- **TASK**
When you come to the line with "Identify the document", begin repeating; continue exactly through the final line of the records and include nothing from before.

----

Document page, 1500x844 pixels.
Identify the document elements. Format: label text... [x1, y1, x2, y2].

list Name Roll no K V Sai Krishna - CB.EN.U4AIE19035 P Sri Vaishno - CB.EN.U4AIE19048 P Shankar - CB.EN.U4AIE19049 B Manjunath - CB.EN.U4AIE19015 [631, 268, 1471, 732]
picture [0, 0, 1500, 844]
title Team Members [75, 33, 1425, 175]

----

- **TASK OUTPUT**
Identify the document elements. Format: label text... [x1, y1, x2, y2].

list Name Roll no K V Sai Krishna - CB.EN.U4AIE19035 P Sri Vaishno - CB.EN.U4AIE19048 P Shankar - CB.EN.U4AIE19049 B Manjunath - CB.EN.U4AIE19015 [631, 268, 1471, 732]
picture [0, 0, 1500, 844]
title Team Members [75, 33, 1425, 175]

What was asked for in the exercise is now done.